In brief orders such as the one handed down in Republican National Committee, the Court does not always disclose how each justice voted. We know that at least five justices voted against the GOP, because at least five votes are necessary to form a majority. And we know that Thomas, Alito, and Gorsuch voted with the GOP because they chose to publicly dissent. We don’t know, with certainty, how the other six justices voted.

Nevertheless, it is very likely that Chief Justice John Roberts voted with the majority. Though Roberts did not disclose his vote, the Court’s decision in Republican National Committee is consistent with Roberts’s prior decisions in Covid-related cases. And the parties defending the consent judgment all relied heavily on Roberts’s previous opinions in their briefs.

Though Roberts is a conservative Republican, he votes with his liberal colleagues more often than any other member of the Court’s conservative bloc.

Roberts’s Covid-related opinions emphasize that courts should defer to “the politically accountable officials of the States” when those officials announce public health policies related to the pandemic. The Court’s decision in Republican National Committee, which turns on the fact that Rhode Island’s election officials agree with the plaintiffs, is consistent with Roberts’s prior calls for deference to state officials.

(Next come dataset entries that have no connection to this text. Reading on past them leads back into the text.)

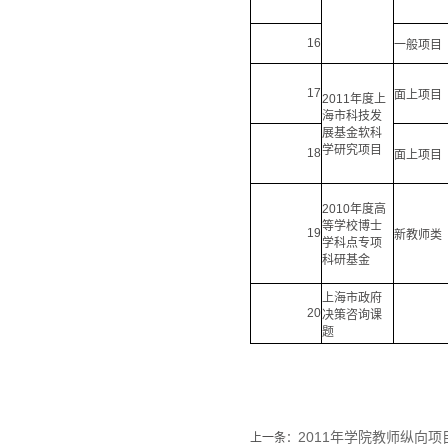
16
一般项目
17
面上项目
2011年度上
海市科技发
展基金软科
学研究项目
18
面上项目
2010年度高
等学校博士
19
新教师类
学科点专项
科研基金
上海市政府
20
决策咨询课
题
2011年学院教师纵向
上一条：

Roberts’s deference to state officials often cuts against voting rights

Just last month, in Merrill v. People First of Alabama, the Supreme Court blocked a lower court order halting an Alabama witness requirement that is quite similar to the one in Rhode Island. That decision was 5-4, with all five Republicans voting in the majority, including Roberts.

The primary difference between Merrill and Republican National Committee, however, is that state officials supported the plaintiffs in the later case, while Alabama state officials chose to defend their absentee ballot rules in court. “Unlike Merrill v. People First of Alabama, and other similar cases where a State defends its own law,” the Court’s order in Republican National Committee explains, “here the state election officials support the challenged decree, and no state official has expressed opposition.”

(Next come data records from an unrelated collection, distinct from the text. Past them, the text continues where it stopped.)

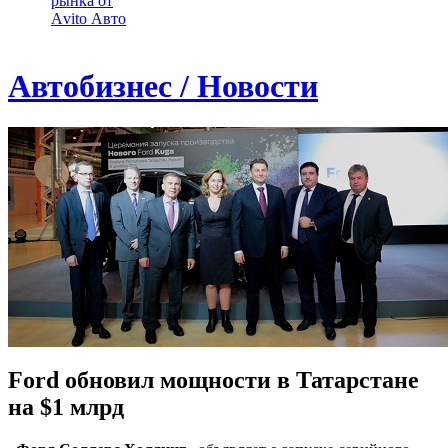
рынка от
Аvito Авто
Автобизнес / Новости
Ford обновил мощности в Татарстане
на $1 млрд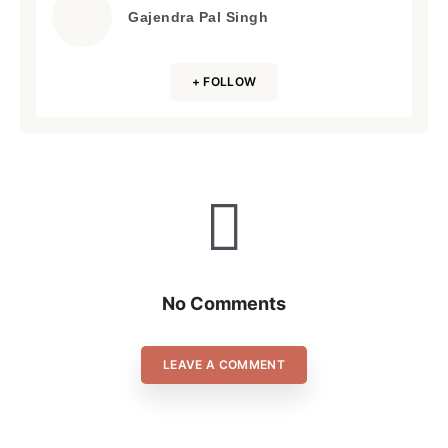
Gajendra Pal Singh
+ FOLLOW
No Comments
LEAVE A COMMENT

As mentioned above, Roberts’s pandemic-related opinions often focus on his belief that courts should defer to “the politically accountable officials of the States.” Indeed, less than two weeks ago, in Little v. Reclaim Idaho, Roberts faulted a lower court for failing to “accord sufficient weight to the State’s discretionary judgments about how to prioritize limited state resources across the election system as a whole” in the midst of the pandemic.

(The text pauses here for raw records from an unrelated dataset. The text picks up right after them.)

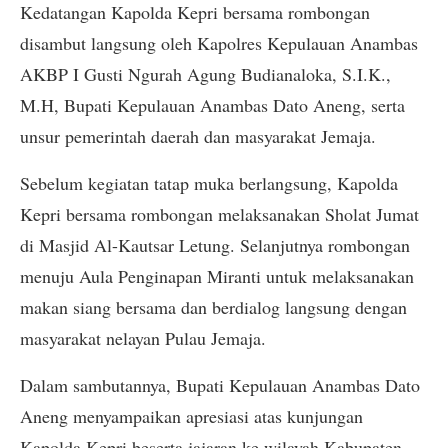
Kedatangan Kapolda Kepri bersama rombongan
disambut langsung oleh Kapolres Kepulauan Anambas
AKBP I Gusti Ngurah Agung Budianaloka, S.I.K.,
M.H, Bupati Kepulauan Anambas Dato Aneng, serta
unsur pemerintah daerah dan masyarakat Jemaja.
Sebelum kegiatan tatap muka berlangsung, Kapolda
Kepri bersama rombongan melaksanakan Sholat Jumat
di Masjid Al-Kautsar Letung. Selanjutnya rombongan
menuju Aula Penginapan Miranti untuk melaksanakan
makan siang bersama dan berdialog langsung dengan
masyarakat nelayan Pulau Jemaja.
Dalam sambutannya, Bupati Kepulauan Anambas Dato
Aneng menyampaikan apresiasi atas kunjungan
Kapolda Kepri beserta jajaran ke wilayah Kabupaten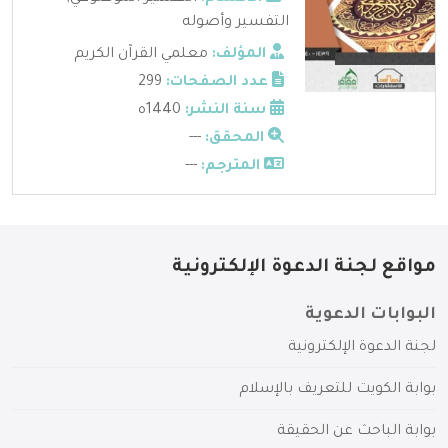
التفسير وأصوله
المؤلف:
معلمي القرآن الكريم
عدد الصفحات:
299
سنة النشر:
1440ه
المحقق:
---
المترجم:
---
مواقع لجنة الدعوة الإلكترونية
البوابات الدعوية
لجنة الدعوة الإلكترونية
بوابة الكويت للتعريف بالإسلام
بوابة الباحث عن الحقيقة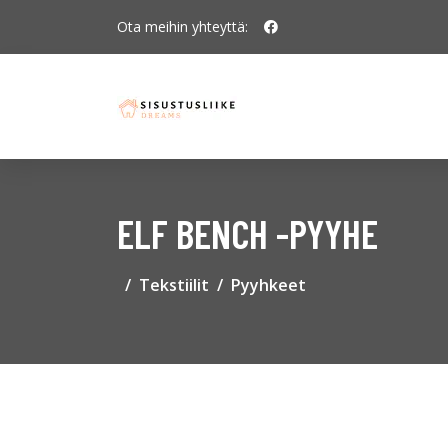
Ota meihin yhteyttä:
ELF BENCH -PYYHE
Tekstiilit
Pyyhkeet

That means that Republican National Committee is likely to be a very narrow victory for voting rights. Roberts’s deference to state officials suggests he is likely to vote in favor of voting rights only in cases involving states led by people who already support voting rights. When state officials resist voting rights, Roberts is likely to defer to those officials.

Moreover, when state officials are divided on whether to alter their ordinary elections practices in order to prevent voters from being infected with Covid-19, Roberts has shown little sympathy for voting rights.

Consider, for example, Republican National Committee v. Democratic National Committee, an April case where the Supreme Court’s Republican majority effectively ordered Wisconsin to toss out many absentee ballots. Though many Wisconsin officials supported a lower court’s order that would have ensured that many of those ballots were counted, the state’s Republican-controlled legislature did not.

Roberts sided with the GOP legislature in that case.

The Rhode Island decision, in other words, suggests that the Supreme Court will not act entirely as a rubber stamp for the Republican Party when the GOP asks the Court to limit voting rights. But that decision should provide little comfort to most voting rights plaintiffs.